Texto extraído =>

SOBRAN LAS ECONOMÍAS REGIONALES

Por Martín Betancud – Centro de Economía Política (CEPA)

Desde la campaña electoral, Mauricio Macri ha propuesto fortalecer las economías regionales. Un tipo de cambio atrasado, impuestos y otras normativas eran señaladas como las culpables de su mal funcionamiento. A casi 3 años de gobierno de la Alianza Cambiemos, las economías regionales se encuentran en estado terminal. Pequeñxs y medianxs productores frutícolas, hortícolas y tamberos van desapareciendo en todo el país y los únicos ganadores son los grandes jugadores de la pampa húmeda.

Los altos costos de los insumos, la inestabilidad cambiaria, los incrementos de las tarifas energéticas y de los combustibles así como la caída del consumo interno son algunos de los factores que afectan a las economías regionales. Si observamos el primer cuatrimestre del año 2018, notamos que los cheques rechazados acumularon un monto cercano a los $30.000 millones de pesos, es decir, un 61.23% superior al primer cuatrimestre de 2017. Es por esto, que es necesaria la intervención del estado para paliar la crisis y ayudar a planificar el desarrollo. No sólo no está interviniendo en favor de lxs pequeñxs y medianxs actores de las economías regionales sino que, por el contrario, las medidas del gobierno tienden a empeorar sus condiciones. Son dos los ejemplos claves que demuestran esta situación.

Monotributo social agropecuario (MSA)

El MSA es una herramienta que permitía a lxs agricultores familiares registrar su actividad, tener obra social y contar con aportes jubilatorios. Era el Estado el que cubría el 100% de esos aportes, para aquellos que registran un monto de facturación menor a 72.000 pesos anuales. A partir de 2019 el MSA desaparecerá, y lxs productores ya no serán considerados actores productivos claves a lxs cuales hay que fortalecer, sino que les aumentarán la carga impositiva en un 25%. Sin lugar a dudas, se desconoce la importancia económica de lxs agricultores familiares: son lxs generadores del 53% del empleo rural, representan el 70% de los productores a nivel nacional, construyen el 20% del PBI del sector agropecuario y producen el 80% de los alimentos que consumimos.

Consignas =>
#1 Reproduce del artículo sobre las economías regionales el fragmento que empieza con "Monotributo social agropecuario" y sigue hasta "alimentos que consumimos.".
#2 Según el artículo sobre las economías regionales, ¿qué porcentaje del empleo rural generan los agricultores familiares?
#3 Prosigue el artículo sobre las economías regionales desde donde termina.
El material proviene de otra fuente.

Listado de registros =>
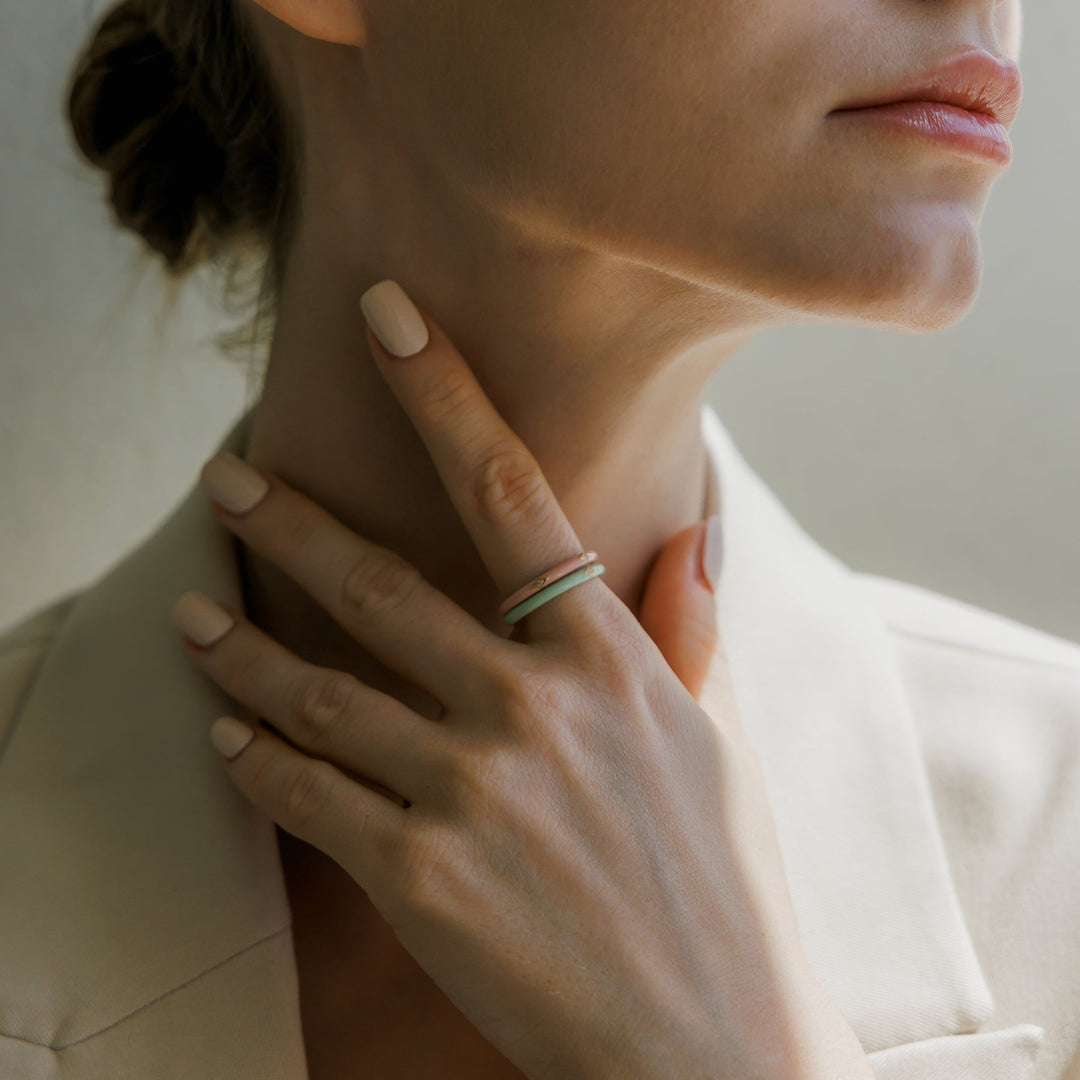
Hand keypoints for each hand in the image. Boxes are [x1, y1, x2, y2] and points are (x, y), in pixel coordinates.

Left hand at [173, 281, 868, 1079]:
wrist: (711, 1043)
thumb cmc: (718, 885)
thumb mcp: (713, 744)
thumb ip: (685, 636)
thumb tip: (695, 536)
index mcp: (610, 659)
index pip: (514, 493)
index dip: (445, 394)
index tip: (389, 319)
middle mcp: (534, 705)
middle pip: (381, 583)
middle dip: (291, 520)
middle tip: (230, 476)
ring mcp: (473, 787)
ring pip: (320, 689)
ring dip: (243, 648)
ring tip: (194, 615)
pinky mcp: (421, 874)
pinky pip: (308, 794)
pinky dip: (255, 759)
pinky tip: (224, 734)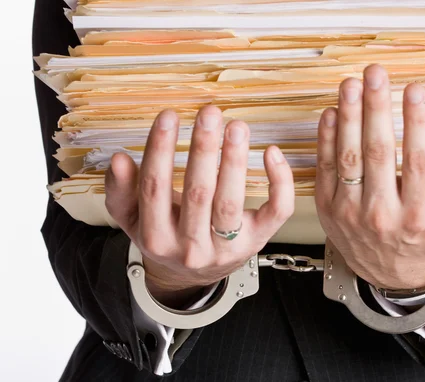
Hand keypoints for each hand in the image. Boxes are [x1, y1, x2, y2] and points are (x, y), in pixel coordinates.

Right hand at [105, 107, 293, 305]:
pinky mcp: (258, 240)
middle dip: (204, 150)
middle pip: (198, 194)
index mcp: (155, 238)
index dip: (160, 150)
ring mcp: (227, 247)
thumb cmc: (165, 234)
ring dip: (235, 161)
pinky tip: (272, 152)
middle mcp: (191, 247)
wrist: (194, 274)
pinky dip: (279, 183)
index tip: (168, 115)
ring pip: (231, 203)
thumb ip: (122, 191)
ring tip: (236, 127)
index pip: (155, 189)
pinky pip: (275, 211)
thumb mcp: (133, 218)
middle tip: (209, 113)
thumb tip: (118, 159)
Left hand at [315, 65, 424, 289]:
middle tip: (376, 74)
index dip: (417, 123)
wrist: (387, 269)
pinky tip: (332, 111)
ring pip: (348, 157)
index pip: (419, 161)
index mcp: (418, 215)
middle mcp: (382, 214)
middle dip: (377, 108)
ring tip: (352, 84)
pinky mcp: (327, 208)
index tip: (415, 90)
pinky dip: (326, 138)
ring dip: (349, 116)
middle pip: (378, 153)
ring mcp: (350, 212)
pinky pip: (325, 168)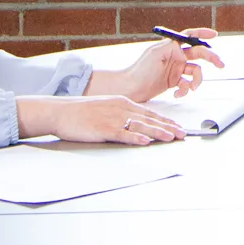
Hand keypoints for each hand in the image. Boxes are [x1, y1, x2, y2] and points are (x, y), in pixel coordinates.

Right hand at [16, 95, 184, 144]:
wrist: (61, 111)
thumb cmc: (82, 111)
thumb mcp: (107, 106)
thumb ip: (122, 113)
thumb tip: (137, 124)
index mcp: (123, 102)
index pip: (149, 113)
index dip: (165, 120)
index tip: (178, 126)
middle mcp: (121, 108)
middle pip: (149, 119)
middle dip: (168, 127)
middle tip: (182, 134)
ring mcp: (112, 118)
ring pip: (140, 126)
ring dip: (157, 132)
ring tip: (170, 137)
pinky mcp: (103, 129)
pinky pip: (122, 134)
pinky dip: (135, 138)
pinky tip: (145, 142)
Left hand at [87, 30, 222, 101]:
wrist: (130, 89)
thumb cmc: (139, 70)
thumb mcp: (155, 54)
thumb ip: (171, 47)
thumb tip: (184, 46)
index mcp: (171, 46)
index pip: (189, 36)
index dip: (203, 33)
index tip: (215, 35)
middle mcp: (175, 56)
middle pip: (198, 54)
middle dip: (211, 58)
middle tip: (220, 64)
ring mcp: (175, 70)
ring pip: (195, 72)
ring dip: (197, 80)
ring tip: (191, 88)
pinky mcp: (174, 82)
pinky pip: (187, 85)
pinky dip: (185, 90)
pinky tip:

Respuestas esperadas =>
#1
Monotributo social agropecuario (MSA)

El MSA es una herramienta que permitía a lxs agricultores familiares registrar su actividad, tener obra social y contar con aportes jubilatorios. Era el Estado el que cubría el 100% de esos aportes, para aquellos que registran un monto de facturación menor a 72.000 pesos anuales. A partir de 2019 el MSA desaparecerá, y lxs productores ya no serán considerados actores productivos claves a lxs cuales hay que fortalecer, sino que les aumentarán la carga impositiva en un 25%. Sin lugar a dudas, se desconoce la importancia económica de lxs agricultores familiares: son lxs generadores del 53% del empleo rural, representan el 70% de los productores a nivel nacional, construyen el 20% del PBI del sector agropecuario y producen el 80% de los alimentos que consumimos.

#2 El 53%.

#3
Campaña contra la polilla de la vid

En la Región Cuyo, se ha venido trabajando en el control de una plaga que ingresó a nuestro país en el año 2008 y que ha generado grandes pérdidas productivas: la polilla de la vid. El control de esta plaga era asumida por el Estado, y hoy planean trasladar una parte importante de los costos al sector productivo. El costo de financiar la campaña 2018 ronda los 300 millones de pesos, de los cuales, el Gobierno Nacional aportará 100 millones de pesos, la provincia de Mendoza 50 millones y el resto lo aportarán lxs productores vitivinícolas que poseen más de 10 hectáreas. A partir de este número se pagará 1500 pesos por cada hectárea, por lo tanto, aquel que tenga 12 hectáreas pagará por 2. El principal agravante de esta situación es que la unidad económicamente rentable productiva en vid es de 25 hectáreas. Si bien el proyecto original decía 5 Ha gracias a la lucha de las asociaciones viñateras se subió a 10 Ha, sacando al 70% de los productores, queda una franja de productores por fuera de la unidad de rentabilidad a la cual se la sigue perjudicando.

Un modelo para los grandes y la disyuntiva

A contra cara de lo que viven las economías regionales, lxs grandes productores y acopiadores de commodities viven una fiesta, mientras se ajusta a los que menos tienen. Lxs grandes productores acceden a beneficios como la quita de retenciones, lo que representa unos 1.000 millones de dólares que el estado dejó de recaudar en 2017. Sin embargo, este sector es el que más dólares recibió e invirtió fuera del país.

Llevamos casi 3 años de ausencia en materia de políticas públicas para el campo que, verdaderamente, generen empleo y valor agregado, ya que el rumbo del país va en detrimento de las economías regionales. Mientras éstas se encuentran en coma por pagar el banquete del sector de los commodities, el Ministerio de Agroindustria de la Nación solo actúa para favorecer a sus amigos del sector de las oleaginosas y cereales.